As someone who doesn't know proteins, but is decent at math, I would not describe it this way. You are assuming a linear relationship between effort and value, but more often than not, effort has diminishing returns. 80dB is not 2x as loud as 40 dB. An 8K image doesn't have 2x the fidelity of a 4K image. If Toyota unveiled a new engine that was 60% efficient tomorrow, no one in their right mind would say "eh, it's just 2x better". If we came out with a CPU that could clock up to 10Ghz we wouldn't say "meh, that's just 2x what we had".
Without being able to define the relationship here, I could just as well say that 85% is 1000x better than 42%. There's just no way to put a number on it. What we can say is that we completely blew all projections out of the water.
Again, I'm not someone working with proteins, but to me it sounds as revolutionary as a 60%+ efficient engine, or a 10Ghz CPU. No one saw it coming or thought it feasible with current technology.
On the other hand, it's not necessarily the only thing we might care about under that description. If I have a manufacturing process that is 99.99% successful (the remaining 0.01% has to be thrown out), it probably does not strike me as a 10x improvement if the process is improved to 99.999% success. What I care about is the cost to produce the average product that can be sent to market, and this "10x improvement" changes that only a very small amount.
The problem with the structure prediction problem is not a loss/energy function problem, even if we had an accurate model of all the forces involved we'd still not have an accurate protein structure prediction algorithm.

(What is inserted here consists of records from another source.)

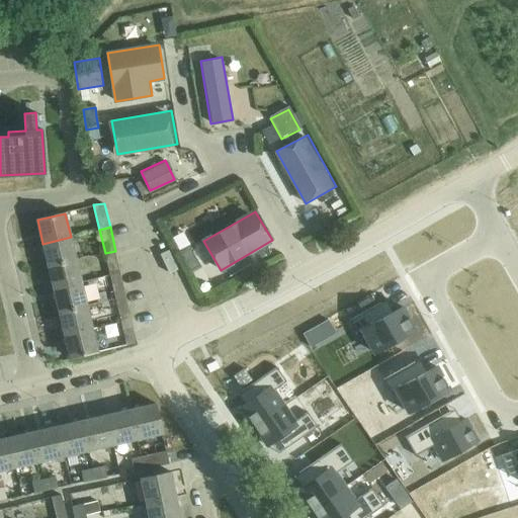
[(169,238),(190,273),(200,268),(188,247),(179,232),(169,238)]
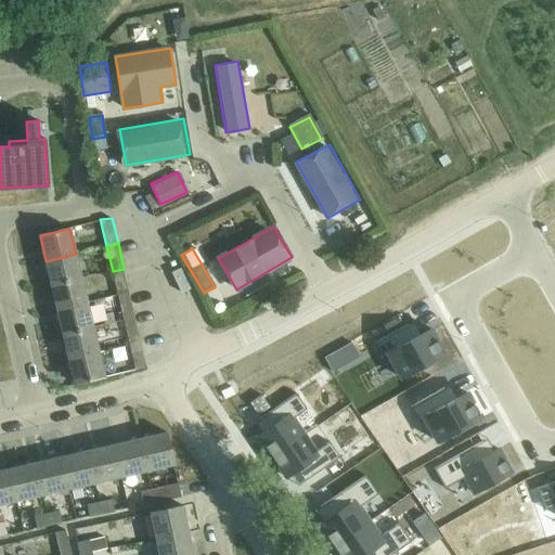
[(46,261),(51,285),(81,279),(76,254),(46,261)]
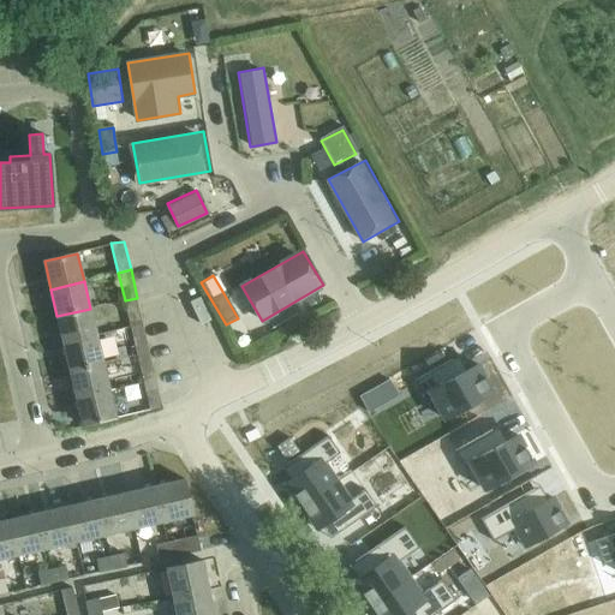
[(125,300),(131,328),(143,324),(137,298),(125,300)]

Protein folding is a chaotic process (similar to the 3 body problem). There's an enormous number of interactions involved - between different amino acids, solvent and more. Numerical computation can't solve chaotic systems because floating point numbers have a finite representation, which leads to rounding errors and loss of accuracy.
Besides, Short range electro static and van der waals interactions are pretty well understood and before alphafold many algorithms (like Rosetta) were pretty successful in a lot of protein modeling tasks.
Therefore, we need a *practical* way to look at protein structure determination that is akin to AlphaFold2.